Technical University of Munich: MUCCnet allows quantification of urban greenhouse gas emissions

Munich is home to the world’s first fully automated sensor network for measuring urban greenhouse gas emissions based on ground-based remote sensing of the atmosphere. It has been developed by scientists in the group of Jia Chen, Professor of Environmental Sensing and Modeling at the Technical University of Munich (TUM). Now, anyone can view the measurement data via an Internet platform.

The sensor network MUCCnet (Munich Urban Carbon Column network) consists of five high-precision optical instruments that analyze the sun’s light spectra. They measure the concentration of the gases carbon dioxide (CO2), methane (CH4) and carbon monoxide (CO). Since each gas has its own unique spectral “fingerprint”, concentrations of these gases can be determined in the columns of air between the instruments and the sun.

“By measuring a vertical column of the atmosphere, local disturbances, such as the disproportionate influence of neighboring stacks, can be removed. Therefore, this type of greenhouse gas balancing is considered particularly robust and accurate,” says Prof. Jia Chen.

Measurements at five locations in and around Munich
One of MUCCnet’s measurement devices is located on the main campus of TUM and measures inner-city concentrations. Four other devices are located at the Munich city borders in all four cardinal directions (north: Oberschleissheim, east: Feldkirchen, south: Taufkirchen and west: Graefelfing).

## PROBLEMS
#1 According to the article on MUCCnet, which three gases do the network's instruments measure?
#2 Reproduce verbatim the lines of the records beginning with the line that contains "family: Noctuidae" and continuing up to and including the line that contains "family: Accipitridae".

## TASK DATA

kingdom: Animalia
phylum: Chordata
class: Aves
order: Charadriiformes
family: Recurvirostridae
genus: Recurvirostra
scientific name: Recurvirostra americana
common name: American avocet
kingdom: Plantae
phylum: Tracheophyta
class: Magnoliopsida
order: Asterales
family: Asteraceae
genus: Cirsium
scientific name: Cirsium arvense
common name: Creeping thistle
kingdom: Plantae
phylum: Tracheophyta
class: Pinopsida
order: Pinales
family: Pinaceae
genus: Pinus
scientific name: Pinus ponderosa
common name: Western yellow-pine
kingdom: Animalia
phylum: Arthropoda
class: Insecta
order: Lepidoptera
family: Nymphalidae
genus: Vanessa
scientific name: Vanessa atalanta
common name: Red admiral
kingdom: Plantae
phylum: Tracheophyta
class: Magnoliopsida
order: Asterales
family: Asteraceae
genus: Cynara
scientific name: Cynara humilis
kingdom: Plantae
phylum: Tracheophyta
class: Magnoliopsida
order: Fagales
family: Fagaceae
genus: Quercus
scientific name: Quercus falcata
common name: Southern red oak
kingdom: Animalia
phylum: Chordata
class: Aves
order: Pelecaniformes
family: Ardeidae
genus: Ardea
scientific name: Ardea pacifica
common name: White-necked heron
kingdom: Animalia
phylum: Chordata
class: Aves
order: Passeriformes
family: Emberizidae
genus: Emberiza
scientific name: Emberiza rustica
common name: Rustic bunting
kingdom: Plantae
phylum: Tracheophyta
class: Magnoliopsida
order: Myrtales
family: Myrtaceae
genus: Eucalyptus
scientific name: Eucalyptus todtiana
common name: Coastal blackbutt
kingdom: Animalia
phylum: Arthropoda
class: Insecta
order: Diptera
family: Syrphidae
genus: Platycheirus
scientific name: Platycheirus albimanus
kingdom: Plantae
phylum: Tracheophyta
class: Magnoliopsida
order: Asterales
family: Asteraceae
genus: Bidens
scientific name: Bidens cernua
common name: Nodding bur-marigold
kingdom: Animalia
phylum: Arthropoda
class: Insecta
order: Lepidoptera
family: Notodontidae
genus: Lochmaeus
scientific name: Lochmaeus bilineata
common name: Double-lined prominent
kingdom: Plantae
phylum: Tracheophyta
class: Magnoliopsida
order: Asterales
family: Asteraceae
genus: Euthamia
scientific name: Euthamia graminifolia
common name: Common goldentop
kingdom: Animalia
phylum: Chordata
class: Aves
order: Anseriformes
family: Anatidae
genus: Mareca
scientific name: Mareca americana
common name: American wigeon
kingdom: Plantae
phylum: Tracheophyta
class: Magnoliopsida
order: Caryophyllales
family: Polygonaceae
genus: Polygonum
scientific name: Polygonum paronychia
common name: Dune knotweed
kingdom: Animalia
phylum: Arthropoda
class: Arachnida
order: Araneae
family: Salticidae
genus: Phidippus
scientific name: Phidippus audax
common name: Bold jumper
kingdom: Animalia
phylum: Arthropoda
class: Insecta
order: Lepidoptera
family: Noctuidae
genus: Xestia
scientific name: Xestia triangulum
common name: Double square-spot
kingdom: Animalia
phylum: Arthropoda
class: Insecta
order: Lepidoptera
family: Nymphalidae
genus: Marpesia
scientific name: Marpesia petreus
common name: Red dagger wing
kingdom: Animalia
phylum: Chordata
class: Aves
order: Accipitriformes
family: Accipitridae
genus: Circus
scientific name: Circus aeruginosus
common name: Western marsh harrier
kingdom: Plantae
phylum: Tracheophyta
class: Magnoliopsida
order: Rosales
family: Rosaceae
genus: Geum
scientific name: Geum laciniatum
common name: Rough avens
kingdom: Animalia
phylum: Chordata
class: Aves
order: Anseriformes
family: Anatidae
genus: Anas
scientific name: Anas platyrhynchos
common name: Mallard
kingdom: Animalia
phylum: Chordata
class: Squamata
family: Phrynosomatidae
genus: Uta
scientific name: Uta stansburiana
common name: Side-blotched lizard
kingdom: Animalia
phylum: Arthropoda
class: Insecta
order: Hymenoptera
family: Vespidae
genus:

## TASK RESULTS
#1 Carbon dioxide (CO2), methane (CH4) and carbon monoxide (CO).

#2
family: Noctuidae
genus: Xestia
scientific name: Xestia triangulum
common name: Double square-spot
kingdom: Animalia
phylum: Arthropoda
class: Insecta
order: Lepidoptera
family: Nymphalidae
genus: Marpesia
scientific name: Marpesia petreus
common name: Red dagger wing
kingdom: Animalia
phylum: Chordata
class: Aves
order: Accipitriformes
family: Accipitridae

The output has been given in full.